▸ CHALLENGE: Can you echo every one of the records below, line for line and without changing a character?

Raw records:
'''
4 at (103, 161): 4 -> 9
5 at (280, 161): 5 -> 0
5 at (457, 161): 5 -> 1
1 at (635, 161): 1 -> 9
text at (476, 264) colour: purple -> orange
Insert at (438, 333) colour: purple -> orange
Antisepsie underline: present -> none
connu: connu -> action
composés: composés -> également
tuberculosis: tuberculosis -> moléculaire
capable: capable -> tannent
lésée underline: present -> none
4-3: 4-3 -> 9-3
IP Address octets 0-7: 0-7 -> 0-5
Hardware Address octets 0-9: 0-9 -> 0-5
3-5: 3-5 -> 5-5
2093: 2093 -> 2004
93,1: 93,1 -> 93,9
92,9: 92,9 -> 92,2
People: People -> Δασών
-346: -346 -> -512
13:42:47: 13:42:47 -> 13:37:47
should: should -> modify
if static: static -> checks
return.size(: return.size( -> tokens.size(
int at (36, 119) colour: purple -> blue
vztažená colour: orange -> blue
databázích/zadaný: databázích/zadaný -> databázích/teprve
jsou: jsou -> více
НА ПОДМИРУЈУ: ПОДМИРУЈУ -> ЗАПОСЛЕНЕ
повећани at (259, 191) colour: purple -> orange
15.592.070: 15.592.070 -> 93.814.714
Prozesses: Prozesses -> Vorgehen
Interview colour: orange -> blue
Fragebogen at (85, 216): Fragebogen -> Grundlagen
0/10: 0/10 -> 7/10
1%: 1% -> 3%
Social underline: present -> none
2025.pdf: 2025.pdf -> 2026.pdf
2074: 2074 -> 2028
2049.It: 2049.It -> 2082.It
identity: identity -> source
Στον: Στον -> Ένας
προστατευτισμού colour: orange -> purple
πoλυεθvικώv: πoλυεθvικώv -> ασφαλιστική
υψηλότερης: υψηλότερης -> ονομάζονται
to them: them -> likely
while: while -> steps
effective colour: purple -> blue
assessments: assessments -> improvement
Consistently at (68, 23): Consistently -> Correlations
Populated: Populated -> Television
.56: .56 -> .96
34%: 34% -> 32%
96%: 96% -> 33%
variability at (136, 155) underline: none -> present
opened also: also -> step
'''
▸ RESULT FOR THIS EXERCISE:
4 at (103, 161): 4 -> 9
5 at (280, 161): 5 -> 0
5 at (457, 161): 5 -> 1
1 at (635, 161): 1 -> 9
text at (476, 264) colour: purple -> orange
Insert at (438, 333) colour: purple -> orange
Antisepsie underline: present -> none
connu: connu -> action
composés: composés -> également
tuberculosis: tuberculosis -> moléculaire
capable: capable -> tannent
lésée underline: present -> none
4-3: 4-3 -> 9-3
IP Address octets 0-7: 0-7 -> 0-5
Hardware Address octets 0-9: 0-9 -> 0-5
3-5: 3-5 -> 5-5
2093: 2093 -> 2004
93,1: 93,1 -> 93,9
92,9: 92,9 -> 92,2
People: People -> Δασών
-346: -346 -> -512
13:42:47: 13:42:47 -> 13:37:47
should: should -> modify
if static: static -> checks
return.size(: return.size( -> tokens.size(
int at (36, 119) colour: purple -> blue
vztažená colour: orange -> blue
databázích/zadaný: databázích/zadaný -> databázích/teprve
jsou: jsou -> více
НА ПОДМИРУЈУ: ПОДМИРУЈУ -> ЗАПОСЛЕНЕ
повећани at (259, 191) colour: purple -> orange
15.592.070: 15.592.070 -> 93.814.714
Prozesses: Prozesses -> Vorgehen
Interview colour: orange -> blue
Fragebogen at (85, 216): Fragebogen -> Grundlagen
0/10: 0/10 -> 7/10
1%: 1% -> 3%
Social underline: present -> none
2025.pdf: 2025.pdf -> 2026.pdf
2074: 2074 -> 2028
2049.It: 2049.It -> 2082.It
identity: identity -> source
Στον: Στον -> Ένας
προστατευτισμού colour: orange -> purple
πoλυεθvικώv: πoλυεθvικώv -> ασφαλιστική
υψηλότερης: υψηλότερης -> ονομάζονται
to them: them -> likely
while: while -> steps
effective colour: purple -> blue
assessments: assessments -> improvement
Consistently at (68, 23): Consistently -> Correlations
Populated: Populated -> Television
.56: .56 -> .96
34%: 34% -> 32%
96%: 96% -> 33%
variability at (136, 155) underline: none -> present
opened also: also -> step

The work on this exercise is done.